### Exercises
1. Summarize the text on Lego photography and the moons of Hoth in two sentences.
2. Transcribe the part of the text on Lego photography and the moons of Hoth from "This simple principle" to "case in point.".

April 3, 2024

The Fullest of All Moons

From my early days of photographing Lego I have followed a guideline of not altering the photograph after I shoot it. I set this rule to me myself because otherwise I felt this would be more like a photoillustration thing than a photography project. Allowed was removing wires or supports, adjusting colours, contrasts and such, even cropping. The snow in my photographs doesn’t always flow quite like I’d like it to and I have used patches from other exposures to fix that at times. But this is the extreme. I have always avoided any altering of the image in a way that could be considered constructing it as it was a puzzle. That is to say, the subjects are all there as they were when photographed, not added, removed or rearranged in post.

This simple principle is an ideal, something to go for but not necessarily get overly hung up with. Sometimes I don’t even think about it, sometimes some extra effort is needed. The moons of the planet Hoth from The Empire Strikes Back setups are a good case in point.

With the early snowy photographs on the reimagined planet Hoth in 2010 I quickly realised the sky was a problem. It looked flat. I figured the skies needed something to make the whole image look more interesting. The three moons of Hoth are never seen from the planet surface in the movie but in MY Hoth they turned out to be essential. Only, the moons would have to be ”real”, as in not photoshopped in later. I was a bit fussy with the no-altering rule those days. I dusted my old Reflecta Diamator slide projector and made some custom slides. 

The slides I’ve used for throwing the moons or the sun to the tabletop skies. I’ve used this outside the Hoth setup only a couple of times, so it's very much an idea for Hoth only. 

The header photograph, Moonlight Shadow, 2011 (Alt. 2024 Edit), is a prime example of how the projector moon works. This is also not the one I posted originally in 2011. I like to dive into the archives and find alternates, it is fun even after all these years.

The bright moons on the background projected on white or dark blue cardboard sheets sometimes needed tidying. Removing errors in my slide mask handiwork in Photoshop is a thing I can easily live with. Punching perfect round holes through aluminium tape is difficult you see, there are almost always some imperfections here and there and they look huge when projected to the background in big size.

In total I’ve used this with thirty photographs, give or take.

The bottom line for this look is that the heavenly bodies are there, the moons and the suns, photographed for real. Until they weren’t.

With the more recent photographs I have sometimes just photoshopped the moon/sun effect to the sky. But only when I knew I COULD set the slide projector up and it would have looked exactly the same. I mean, my rules, I can bend them if I want to. The look was established with the real thing and I want to keep it looking like that. These days I’m photographing in a space that is much wider and roomier than I used to have but unfortunately it has less depth. There is enough for the camera but not for the slide projector, it makes rigging it a nuisance. So, I cheat.

I have talked about this technique also in my book Small Scenes From a Big Galaxy (DK Children 2015).

### Collected material
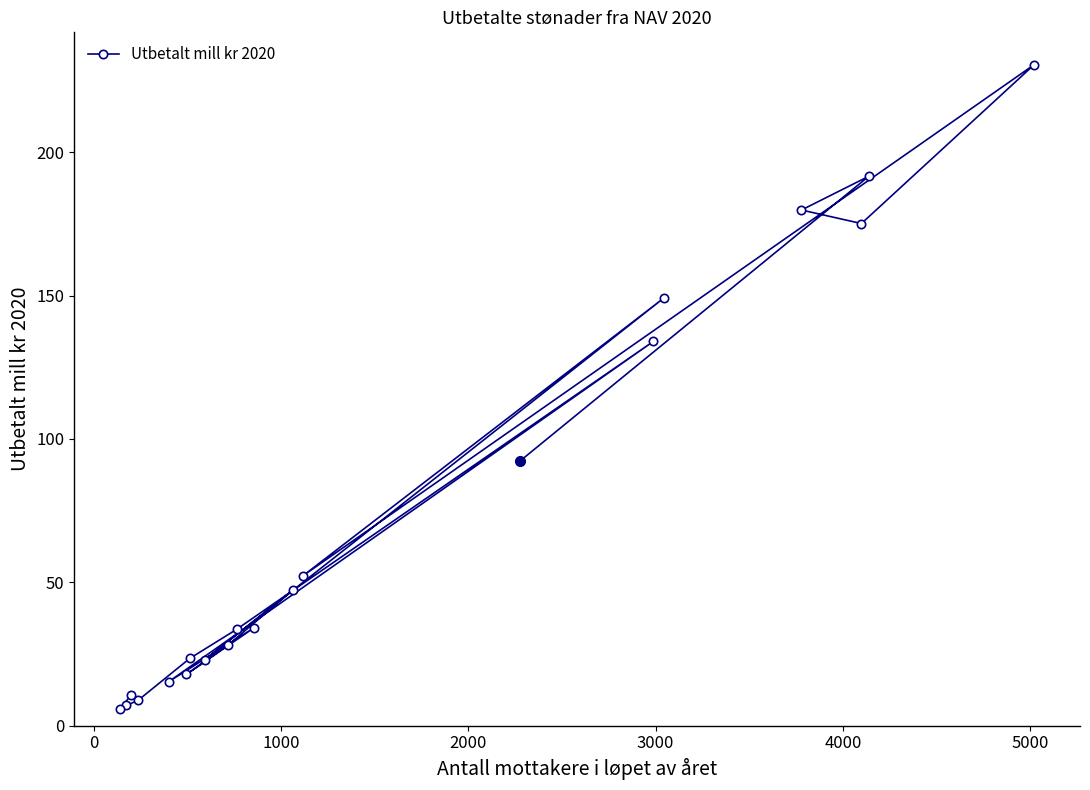

What is the value of the 16th point from the left?

149.3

### Answers below
1. The writer follows a rule of not altering Lego photographs after shooting them, beyond tidying such as removing wires or adjusting colors, so the moons of Hoth were thrown onto tabletop skies with an old slide projector and custom slides rather than added later. In more recent photographs, because the current space lacks the depth to rig the projector, the moon or sun effect has sometimes been added in Photoshop, but only when the projector would have produced exactly the same look.

2.
This simple principle is an ideal, something to go for but not necessarily get overly hung up with. Sometimes I don’t even think about it, sometimes some extra effort is needed. The moons of the planet Hoth from The Empire Strikes Back setups are a good case in point.